Repeat exactly, please, the lines that begin at the start of the listing and end at the line holding "f_number: 13".

──────── Records shown ────────

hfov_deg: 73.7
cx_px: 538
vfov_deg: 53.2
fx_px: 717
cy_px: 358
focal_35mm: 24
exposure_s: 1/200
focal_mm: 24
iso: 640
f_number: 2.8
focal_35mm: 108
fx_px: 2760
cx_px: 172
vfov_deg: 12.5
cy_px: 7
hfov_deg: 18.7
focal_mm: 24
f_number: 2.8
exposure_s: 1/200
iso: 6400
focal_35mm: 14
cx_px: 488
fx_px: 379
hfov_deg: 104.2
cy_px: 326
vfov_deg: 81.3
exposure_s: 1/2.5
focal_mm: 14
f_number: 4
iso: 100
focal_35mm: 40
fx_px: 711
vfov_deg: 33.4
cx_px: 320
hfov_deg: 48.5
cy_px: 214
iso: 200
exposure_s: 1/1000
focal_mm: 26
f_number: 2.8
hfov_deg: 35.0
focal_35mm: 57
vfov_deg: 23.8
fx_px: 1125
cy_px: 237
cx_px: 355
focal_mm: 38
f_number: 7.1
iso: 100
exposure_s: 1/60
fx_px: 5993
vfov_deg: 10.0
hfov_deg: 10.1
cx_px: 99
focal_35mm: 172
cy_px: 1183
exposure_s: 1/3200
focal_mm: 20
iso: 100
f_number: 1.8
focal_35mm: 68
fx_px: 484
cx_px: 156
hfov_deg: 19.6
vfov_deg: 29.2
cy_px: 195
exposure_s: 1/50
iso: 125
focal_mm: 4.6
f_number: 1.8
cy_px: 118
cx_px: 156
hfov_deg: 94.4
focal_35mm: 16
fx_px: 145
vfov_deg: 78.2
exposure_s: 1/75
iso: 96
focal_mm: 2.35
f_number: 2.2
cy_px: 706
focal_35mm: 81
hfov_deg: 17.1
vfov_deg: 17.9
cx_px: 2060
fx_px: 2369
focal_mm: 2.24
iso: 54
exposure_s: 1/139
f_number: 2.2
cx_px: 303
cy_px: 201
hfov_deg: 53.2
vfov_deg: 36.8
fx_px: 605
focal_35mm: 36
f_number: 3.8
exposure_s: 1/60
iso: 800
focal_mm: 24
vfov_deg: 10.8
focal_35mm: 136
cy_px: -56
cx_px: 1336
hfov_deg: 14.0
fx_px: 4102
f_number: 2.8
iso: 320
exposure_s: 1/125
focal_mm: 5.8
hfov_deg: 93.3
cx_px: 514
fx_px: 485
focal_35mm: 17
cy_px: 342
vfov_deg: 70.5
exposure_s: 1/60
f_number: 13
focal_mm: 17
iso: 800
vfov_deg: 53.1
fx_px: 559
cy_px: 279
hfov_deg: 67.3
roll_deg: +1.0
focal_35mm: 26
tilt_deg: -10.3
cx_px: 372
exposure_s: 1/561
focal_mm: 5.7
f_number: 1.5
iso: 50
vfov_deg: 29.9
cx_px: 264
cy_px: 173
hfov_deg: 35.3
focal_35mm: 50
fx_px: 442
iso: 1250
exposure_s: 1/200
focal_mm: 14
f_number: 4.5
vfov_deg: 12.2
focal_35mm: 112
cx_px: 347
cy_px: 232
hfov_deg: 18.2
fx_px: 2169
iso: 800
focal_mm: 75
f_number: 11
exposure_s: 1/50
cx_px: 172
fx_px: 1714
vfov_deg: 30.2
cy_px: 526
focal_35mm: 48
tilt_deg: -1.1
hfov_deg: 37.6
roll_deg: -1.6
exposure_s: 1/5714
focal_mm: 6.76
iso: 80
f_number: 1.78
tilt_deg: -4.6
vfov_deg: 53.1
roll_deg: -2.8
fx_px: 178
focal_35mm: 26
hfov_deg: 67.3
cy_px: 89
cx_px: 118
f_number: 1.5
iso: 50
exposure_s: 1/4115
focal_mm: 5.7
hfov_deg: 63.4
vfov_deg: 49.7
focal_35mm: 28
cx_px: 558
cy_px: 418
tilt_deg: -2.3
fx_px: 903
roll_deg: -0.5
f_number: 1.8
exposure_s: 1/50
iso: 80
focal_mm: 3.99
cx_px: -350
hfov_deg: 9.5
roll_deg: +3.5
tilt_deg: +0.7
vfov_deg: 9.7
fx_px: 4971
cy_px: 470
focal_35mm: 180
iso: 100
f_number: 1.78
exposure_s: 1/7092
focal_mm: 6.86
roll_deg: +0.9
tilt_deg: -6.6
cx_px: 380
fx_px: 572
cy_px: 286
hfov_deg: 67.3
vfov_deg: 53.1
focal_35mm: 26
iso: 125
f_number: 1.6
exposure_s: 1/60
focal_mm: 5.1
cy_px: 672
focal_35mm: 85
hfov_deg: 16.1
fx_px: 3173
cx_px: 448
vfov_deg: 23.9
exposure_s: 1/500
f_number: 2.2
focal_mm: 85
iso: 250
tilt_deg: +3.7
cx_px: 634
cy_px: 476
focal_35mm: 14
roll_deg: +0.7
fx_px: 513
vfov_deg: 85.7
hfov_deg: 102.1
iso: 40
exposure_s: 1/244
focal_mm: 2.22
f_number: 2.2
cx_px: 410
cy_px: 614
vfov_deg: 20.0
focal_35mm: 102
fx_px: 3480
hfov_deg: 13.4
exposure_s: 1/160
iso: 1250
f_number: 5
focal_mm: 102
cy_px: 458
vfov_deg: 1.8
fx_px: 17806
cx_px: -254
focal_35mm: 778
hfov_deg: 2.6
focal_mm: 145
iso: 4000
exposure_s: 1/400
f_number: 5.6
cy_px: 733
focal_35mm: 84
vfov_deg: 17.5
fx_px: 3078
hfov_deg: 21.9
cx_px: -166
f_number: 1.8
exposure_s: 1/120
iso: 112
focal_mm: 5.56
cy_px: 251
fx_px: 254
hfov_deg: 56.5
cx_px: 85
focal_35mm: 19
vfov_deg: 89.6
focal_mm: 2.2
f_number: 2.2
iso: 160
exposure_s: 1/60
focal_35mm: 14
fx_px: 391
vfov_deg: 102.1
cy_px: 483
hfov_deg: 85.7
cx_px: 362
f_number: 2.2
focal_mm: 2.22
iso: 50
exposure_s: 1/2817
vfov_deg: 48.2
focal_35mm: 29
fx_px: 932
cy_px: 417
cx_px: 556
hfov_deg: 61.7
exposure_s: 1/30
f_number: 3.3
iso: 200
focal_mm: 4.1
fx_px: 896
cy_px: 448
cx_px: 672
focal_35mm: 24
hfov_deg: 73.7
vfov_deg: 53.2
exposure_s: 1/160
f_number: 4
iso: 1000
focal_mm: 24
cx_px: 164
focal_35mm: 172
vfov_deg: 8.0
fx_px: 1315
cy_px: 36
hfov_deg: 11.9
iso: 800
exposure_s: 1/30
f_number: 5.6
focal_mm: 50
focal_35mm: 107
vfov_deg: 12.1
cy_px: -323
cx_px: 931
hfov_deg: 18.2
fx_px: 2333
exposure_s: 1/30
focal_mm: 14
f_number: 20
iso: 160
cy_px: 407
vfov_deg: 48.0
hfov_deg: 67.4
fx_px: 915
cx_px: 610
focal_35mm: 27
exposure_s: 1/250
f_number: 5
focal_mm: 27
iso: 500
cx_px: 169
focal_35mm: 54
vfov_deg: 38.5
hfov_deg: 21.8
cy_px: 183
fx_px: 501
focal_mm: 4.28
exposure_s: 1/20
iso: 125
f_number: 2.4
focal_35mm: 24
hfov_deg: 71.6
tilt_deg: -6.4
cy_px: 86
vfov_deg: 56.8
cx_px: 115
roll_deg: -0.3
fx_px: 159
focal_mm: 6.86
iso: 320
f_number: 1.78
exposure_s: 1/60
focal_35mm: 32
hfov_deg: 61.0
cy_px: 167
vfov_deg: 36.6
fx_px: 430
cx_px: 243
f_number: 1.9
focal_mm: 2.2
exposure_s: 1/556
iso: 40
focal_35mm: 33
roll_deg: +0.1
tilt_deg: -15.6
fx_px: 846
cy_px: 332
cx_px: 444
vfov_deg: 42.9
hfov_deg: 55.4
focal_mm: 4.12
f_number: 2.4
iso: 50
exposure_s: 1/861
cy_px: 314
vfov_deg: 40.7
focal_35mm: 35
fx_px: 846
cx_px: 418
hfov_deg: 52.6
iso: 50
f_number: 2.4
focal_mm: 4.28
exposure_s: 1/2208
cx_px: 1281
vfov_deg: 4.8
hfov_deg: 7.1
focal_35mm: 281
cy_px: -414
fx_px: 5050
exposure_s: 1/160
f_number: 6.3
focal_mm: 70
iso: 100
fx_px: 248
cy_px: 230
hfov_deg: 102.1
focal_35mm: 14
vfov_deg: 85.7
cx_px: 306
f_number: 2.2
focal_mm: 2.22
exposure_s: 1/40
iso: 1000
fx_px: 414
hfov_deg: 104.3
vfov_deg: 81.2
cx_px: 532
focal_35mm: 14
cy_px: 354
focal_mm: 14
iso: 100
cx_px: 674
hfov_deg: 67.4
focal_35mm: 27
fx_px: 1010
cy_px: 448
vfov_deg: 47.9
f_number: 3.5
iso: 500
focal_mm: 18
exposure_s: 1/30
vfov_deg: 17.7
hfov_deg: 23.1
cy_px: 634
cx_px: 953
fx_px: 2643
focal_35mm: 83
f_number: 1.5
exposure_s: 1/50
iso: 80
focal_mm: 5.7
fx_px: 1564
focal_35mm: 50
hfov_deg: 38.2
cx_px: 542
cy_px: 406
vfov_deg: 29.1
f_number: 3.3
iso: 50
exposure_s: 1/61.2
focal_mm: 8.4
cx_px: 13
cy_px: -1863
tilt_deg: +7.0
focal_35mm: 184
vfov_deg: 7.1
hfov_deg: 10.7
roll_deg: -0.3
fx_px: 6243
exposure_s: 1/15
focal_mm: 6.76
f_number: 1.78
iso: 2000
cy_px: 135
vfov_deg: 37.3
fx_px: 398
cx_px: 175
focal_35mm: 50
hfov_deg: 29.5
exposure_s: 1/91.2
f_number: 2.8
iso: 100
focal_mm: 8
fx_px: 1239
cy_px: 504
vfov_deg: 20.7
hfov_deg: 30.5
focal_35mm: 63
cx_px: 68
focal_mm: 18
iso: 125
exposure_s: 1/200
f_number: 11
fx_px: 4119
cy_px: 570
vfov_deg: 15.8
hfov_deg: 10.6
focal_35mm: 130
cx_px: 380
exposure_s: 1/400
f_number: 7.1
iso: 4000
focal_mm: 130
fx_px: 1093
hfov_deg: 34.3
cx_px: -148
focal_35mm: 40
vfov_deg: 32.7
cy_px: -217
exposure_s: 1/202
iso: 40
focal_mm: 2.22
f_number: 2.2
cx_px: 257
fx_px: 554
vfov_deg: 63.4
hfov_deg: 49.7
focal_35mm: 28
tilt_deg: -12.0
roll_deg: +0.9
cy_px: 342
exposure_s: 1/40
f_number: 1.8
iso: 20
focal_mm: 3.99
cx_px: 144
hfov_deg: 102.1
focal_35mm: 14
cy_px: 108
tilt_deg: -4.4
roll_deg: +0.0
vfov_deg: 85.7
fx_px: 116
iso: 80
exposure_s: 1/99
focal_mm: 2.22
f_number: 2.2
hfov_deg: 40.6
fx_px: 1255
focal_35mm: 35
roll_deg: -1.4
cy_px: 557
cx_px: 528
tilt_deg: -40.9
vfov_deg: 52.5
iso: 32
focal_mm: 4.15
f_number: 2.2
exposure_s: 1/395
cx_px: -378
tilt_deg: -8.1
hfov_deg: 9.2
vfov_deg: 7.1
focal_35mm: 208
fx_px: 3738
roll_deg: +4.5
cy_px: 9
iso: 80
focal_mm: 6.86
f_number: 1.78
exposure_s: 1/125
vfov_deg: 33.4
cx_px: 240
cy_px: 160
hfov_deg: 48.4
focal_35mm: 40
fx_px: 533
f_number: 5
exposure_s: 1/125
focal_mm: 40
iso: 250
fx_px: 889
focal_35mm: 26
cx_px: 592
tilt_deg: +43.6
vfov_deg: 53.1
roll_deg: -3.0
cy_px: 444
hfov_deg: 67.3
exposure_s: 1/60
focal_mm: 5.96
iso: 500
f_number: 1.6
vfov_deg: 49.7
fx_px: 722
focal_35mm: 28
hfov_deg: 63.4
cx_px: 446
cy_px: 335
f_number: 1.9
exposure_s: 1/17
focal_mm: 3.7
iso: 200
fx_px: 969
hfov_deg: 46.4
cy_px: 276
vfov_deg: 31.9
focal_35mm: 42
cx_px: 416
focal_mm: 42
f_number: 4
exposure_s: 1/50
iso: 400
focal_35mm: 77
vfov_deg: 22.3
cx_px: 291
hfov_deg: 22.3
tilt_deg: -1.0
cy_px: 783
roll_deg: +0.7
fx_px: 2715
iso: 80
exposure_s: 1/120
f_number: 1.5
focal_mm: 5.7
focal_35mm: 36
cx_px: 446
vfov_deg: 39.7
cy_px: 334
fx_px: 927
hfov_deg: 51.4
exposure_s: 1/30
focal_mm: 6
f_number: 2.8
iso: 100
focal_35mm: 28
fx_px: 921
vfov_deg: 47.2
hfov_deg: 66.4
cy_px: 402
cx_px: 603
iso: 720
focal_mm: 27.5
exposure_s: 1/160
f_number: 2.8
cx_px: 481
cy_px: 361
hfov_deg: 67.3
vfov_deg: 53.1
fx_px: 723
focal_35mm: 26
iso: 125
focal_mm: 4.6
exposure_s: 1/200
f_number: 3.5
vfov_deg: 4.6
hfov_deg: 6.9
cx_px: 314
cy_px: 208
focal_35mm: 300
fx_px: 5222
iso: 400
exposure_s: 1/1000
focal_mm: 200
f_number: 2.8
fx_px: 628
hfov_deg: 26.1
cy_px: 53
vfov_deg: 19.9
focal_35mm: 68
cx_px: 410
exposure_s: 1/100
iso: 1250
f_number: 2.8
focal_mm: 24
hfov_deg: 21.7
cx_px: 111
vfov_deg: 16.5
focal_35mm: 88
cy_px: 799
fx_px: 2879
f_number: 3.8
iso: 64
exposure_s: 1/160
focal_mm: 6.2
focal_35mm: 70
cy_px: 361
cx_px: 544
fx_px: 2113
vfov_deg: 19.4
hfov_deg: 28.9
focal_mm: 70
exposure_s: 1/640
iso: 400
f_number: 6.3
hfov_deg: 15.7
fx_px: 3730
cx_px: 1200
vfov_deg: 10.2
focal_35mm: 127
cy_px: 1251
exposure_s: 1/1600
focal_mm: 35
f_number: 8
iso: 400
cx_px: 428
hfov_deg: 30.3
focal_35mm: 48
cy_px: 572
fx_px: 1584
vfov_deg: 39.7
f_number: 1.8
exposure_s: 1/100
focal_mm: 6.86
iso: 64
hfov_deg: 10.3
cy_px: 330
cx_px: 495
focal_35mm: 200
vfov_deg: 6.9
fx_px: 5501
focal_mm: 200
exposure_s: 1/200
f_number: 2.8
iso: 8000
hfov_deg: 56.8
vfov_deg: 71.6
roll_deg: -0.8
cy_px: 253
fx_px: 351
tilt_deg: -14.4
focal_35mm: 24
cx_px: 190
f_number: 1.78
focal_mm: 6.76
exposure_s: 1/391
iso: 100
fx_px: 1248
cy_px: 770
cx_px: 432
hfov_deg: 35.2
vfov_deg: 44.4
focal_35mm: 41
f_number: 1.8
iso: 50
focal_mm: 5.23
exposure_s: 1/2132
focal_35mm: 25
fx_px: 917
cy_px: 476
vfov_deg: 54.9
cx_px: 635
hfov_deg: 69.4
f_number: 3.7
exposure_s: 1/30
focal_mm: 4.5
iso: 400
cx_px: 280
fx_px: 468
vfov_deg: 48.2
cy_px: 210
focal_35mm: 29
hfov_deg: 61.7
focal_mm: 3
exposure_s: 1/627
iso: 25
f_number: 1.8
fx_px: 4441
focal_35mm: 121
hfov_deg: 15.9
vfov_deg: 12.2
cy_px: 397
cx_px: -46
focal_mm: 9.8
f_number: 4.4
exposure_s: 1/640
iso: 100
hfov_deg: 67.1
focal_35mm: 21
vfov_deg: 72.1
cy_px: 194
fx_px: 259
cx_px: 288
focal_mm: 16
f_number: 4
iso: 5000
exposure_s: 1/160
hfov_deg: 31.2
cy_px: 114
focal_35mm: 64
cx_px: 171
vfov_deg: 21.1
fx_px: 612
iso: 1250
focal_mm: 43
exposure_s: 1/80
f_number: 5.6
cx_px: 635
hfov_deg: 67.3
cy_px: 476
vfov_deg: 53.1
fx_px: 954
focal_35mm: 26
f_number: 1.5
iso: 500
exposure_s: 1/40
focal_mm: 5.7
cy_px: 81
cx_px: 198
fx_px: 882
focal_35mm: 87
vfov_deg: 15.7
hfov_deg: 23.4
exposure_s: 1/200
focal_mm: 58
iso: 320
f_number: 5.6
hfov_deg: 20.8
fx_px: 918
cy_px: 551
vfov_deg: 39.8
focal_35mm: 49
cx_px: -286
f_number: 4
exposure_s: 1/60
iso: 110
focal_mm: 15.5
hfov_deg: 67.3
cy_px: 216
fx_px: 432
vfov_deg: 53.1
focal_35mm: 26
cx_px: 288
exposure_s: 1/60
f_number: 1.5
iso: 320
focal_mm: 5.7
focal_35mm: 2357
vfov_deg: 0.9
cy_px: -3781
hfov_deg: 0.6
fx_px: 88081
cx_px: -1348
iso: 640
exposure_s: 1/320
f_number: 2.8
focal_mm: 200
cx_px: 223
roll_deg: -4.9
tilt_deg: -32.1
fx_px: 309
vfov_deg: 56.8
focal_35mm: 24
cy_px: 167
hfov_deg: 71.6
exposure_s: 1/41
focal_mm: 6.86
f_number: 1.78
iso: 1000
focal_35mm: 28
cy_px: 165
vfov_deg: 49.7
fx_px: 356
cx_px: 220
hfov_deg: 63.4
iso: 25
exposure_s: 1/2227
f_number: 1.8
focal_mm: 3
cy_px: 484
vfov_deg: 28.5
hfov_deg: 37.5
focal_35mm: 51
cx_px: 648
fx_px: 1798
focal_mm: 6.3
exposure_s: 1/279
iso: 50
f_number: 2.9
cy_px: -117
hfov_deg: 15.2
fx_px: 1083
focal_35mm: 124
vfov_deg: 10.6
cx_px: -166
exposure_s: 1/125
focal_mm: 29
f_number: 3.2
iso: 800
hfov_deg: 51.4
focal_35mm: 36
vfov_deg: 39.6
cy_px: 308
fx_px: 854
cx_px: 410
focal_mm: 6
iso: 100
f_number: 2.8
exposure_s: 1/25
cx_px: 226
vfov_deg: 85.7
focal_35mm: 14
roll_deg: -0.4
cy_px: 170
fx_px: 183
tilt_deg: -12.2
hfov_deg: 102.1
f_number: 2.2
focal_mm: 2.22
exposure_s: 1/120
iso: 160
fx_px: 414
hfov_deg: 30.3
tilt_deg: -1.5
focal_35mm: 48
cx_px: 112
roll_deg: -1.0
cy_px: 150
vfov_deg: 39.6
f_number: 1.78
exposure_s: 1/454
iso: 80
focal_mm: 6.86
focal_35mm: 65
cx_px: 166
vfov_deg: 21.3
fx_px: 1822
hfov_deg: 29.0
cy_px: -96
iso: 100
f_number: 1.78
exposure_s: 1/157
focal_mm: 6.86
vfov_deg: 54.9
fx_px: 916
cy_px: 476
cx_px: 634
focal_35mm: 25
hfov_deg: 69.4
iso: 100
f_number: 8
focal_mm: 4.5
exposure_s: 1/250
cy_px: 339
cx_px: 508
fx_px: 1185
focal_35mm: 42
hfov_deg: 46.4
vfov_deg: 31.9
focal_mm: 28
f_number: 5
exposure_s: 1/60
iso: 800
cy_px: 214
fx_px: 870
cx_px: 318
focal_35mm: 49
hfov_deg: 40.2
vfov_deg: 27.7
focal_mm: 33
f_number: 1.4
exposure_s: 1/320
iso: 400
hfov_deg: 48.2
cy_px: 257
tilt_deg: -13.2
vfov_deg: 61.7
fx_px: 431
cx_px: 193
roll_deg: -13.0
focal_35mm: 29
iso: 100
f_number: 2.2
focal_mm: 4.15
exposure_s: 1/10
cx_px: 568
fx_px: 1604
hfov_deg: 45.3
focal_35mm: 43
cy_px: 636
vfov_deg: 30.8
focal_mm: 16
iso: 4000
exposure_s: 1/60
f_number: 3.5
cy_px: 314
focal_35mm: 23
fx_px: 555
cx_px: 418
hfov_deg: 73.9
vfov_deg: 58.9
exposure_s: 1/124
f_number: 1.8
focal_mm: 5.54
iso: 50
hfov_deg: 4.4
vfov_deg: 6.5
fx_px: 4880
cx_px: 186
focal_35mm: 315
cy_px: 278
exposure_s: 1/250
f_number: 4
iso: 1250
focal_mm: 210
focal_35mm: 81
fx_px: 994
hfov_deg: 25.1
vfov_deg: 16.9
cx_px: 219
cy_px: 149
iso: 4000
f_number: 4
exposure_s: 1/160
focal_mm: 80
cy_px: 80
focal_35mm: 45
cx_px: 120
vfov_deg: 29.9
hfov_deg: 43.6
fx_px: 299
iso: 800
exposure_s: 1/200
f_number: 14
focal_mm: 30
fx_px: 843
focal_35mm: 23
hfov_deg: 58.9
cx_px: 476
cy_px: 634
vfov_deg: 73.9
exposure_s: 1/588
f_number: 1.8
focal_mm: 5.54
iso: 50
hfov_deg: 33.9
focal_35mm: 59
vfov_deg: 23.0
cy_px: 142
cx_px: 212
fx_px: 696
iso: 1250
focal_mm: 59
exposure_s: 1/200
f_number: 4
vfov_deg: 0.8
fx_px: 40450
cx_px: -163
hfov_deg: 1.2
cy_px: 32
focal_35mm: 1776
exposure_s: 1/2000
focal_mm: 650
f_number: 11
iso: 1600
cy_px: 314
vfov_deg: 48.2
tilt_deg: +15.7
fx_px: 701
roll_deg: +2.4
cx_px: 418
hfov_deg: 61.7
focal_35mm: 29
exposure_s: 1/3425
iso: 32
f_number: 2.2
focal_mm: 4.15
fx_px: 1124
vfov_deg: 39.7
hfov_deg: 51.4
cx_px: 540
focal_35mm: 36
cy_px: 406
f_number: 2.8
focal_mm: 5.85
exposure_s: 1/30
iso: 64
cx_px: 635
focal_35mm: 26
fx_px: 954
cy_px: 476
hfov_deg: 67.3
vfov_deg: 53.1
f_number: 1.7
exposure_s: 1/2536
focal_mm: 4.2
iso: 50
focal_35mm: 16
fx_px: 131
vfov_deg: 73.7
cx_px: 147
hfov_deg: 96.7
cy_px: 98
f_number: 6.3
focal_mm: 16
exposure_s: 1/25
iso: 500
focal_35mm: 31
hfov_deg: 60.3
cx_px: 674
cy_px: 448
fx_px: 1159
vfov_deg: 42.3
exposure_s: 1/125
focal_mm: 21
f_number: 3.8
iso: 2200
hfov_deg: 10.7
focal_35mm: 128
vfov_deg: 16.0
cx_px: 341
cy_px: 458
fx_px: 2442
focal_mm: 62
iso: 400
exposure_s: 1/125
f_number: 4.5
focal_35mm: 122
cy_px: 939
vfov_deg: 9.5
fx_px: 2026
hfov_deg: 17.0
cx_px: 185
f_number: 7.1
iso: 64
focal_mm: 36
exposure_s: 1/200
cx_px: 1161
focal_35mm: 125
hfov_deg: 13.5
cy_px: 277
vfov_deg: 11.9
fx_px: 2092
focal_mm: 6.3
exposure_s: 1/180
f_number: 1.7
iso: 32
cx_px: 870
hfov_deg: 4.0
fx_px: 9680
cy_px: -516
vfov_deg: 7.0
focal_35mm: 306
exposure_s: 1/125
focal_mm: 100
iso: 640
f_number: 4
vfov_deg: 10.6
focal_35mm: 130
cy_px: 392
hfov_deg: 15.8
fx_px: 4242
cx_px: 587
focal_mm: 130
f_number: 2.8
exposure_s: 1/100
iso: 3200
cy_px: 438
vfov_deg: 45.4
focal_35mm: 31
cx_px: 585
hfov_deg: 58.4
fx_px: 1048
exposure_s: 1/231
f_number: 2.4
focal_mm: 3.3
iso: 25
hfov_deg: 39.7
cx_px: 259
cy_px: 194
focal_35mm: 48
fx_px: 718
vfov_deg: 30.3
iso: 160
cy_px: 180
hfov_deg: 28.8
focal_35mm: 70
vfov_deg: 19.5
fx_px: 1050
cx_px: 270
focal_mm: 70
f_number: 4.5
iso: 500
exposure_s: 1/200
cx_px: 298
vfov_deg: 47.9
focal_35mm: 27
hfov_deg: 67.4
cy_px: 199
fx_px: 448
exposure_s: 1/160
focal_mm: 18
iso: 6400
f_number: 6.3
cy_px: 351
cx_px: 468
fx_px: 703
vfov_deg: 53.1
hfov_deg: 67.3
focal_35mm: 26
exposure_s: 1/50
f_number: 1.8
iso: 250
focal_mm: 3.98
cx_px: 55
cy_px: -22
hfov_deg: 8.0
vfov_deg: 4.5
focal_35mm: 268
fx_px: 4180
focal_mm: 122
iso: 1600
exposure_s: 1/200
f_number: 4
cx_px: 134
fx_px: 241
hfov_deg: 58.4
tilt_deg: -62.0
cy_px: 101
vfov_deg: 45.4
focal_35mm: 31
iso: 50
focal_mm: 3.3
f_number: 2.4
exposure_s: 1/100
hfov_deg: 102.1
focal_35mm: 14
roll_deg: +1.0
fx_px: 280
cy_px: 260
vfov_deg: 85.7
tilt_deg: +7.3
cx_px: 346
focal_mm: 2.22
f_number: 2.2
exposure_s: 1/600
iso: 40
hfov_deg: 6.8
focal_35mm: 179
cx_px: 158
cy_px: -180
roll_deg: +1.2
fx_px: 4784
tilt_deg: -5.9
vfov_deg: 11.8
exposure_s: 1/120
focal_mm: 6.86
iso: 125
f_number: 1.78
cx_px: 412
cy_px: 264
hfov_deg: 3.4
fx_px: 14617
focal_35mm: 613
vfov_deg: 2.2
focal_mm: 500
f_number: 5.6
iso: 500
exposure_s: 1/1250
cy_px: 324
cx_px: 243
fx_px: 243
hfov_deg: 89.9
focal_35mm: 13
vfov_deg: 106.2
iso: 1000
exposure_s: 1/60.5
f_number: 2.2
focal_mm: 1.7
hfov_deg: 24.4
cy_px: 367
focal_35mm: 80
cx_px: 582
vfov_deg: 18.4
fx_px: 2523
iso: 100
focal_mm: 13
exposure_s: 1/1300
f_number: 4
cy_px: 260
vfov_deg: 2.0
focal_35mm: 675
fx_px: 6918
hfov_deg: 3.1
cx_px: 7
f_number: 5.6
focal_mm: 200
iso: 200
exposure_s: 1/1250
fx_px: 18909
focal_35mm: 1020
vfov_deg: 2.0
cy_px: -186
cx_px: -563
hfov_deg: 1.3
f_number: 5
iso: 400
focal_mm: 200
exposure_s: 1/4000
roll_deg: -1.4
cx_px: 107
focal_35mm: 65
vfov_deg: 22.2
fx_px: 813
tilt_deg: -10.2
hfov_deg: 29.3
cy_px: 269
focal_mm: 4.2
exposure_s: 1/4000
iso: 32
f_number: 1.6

────────

■ Final answer:
hfov_deg: 73.7
cx_px: 538
vfov_deg: 53.2
fx_px: 717
cy_px: 358
focal_35mm: 24
exposure_s: 1/200
focal_mm: 24
iso: 640
f_number: 2.8
focal_35mm: 108
fx_px: 2760
cx_px: 172
vfov_deg: 12.5
cy_px: 7
hfov_deg: 18.7
focal_mm: 24
f_number: 2.8
exposure_s: 1/200
iso: 6400
focal_35mm: 14
cx_px: 488
fx_px: 379
hfov_deg: 104.2
cy_px: 326
vfov_deg: 81.3
exposure_s: 1/2.5
focal_mm: 14
f_number: 4
iso: 100
focal_35mm: 40
fx_px: 711
vfov_deg: 33.4
cx_px: 320
hfov_deg: 48.5
cy_px: 214
iso: 200
exposure_s: 1/1000
focal_mm: 26
f_number: 2.8
hfov_deg: 35.0
focal_35mm: 57
vfov_deg: 23.8
fx_px: 1125
cy_px: 237
cx_px: 355
focal_mm: 38
f_number: 7.1
iso: 100
exposure_s: 1/60
fx_px: 5993
vfov_deg: 10.0
hfov_deg: 10.1
cx_px: 99
focal_35mm: 172
cy_px: 1183
exposure_s: 1/3200
focal_mm: 20
iso: 100
f_number: 1.8
focal_35mm: 68
fx_px: 484
cx_px: 156
hfov_deg: 19.6
vfov_deg: 29.2
cy_px: 195
exposure_s: 1/50
iso: 125
focal_mm: 4.6
f_number: 1.8
cy_px: 118
cx_px: 156
hfov_deg: 94.4
focal_35mm: 16
fx_px: 145
vfov_deg: 78.2
exposure_s: 1/75
iso: 96
focal_mm: 2.35
f_number: 2.2
cy_px: 706
focal_35mm: 81
hfov_deg: 17.1
vfov_deg: 17.9
cx_px: 2060
fx_px: 2369
focal_mm: 2.24
iso: 54
exposure_s: 1/139
f_number: 2.2
cx_px: 303
cy_px: 201
hfov_deg: 53.2
vfov_deg: 36.8
fx_px: 605
focal_35mm: 36
f_number: 3.8
exposure_s: 1/60
iso: 800
focal_mm: 24
vfov_deg: 10.8
focal_35mm: 136
cy_px: -56
cx_px: 1336
hfov_deg: 14.0
fx_px: 4102
f_number: 2.8
iso: 320
exposure_s: 1/125
focal_mm: 5.8
hfov_deg: 93.3
cx_px: 514
fx_px: 485
focal_35mm: 17
cy_px: 342
vfov_deg: 70.5
exposure_s: 1/60
f_number: 13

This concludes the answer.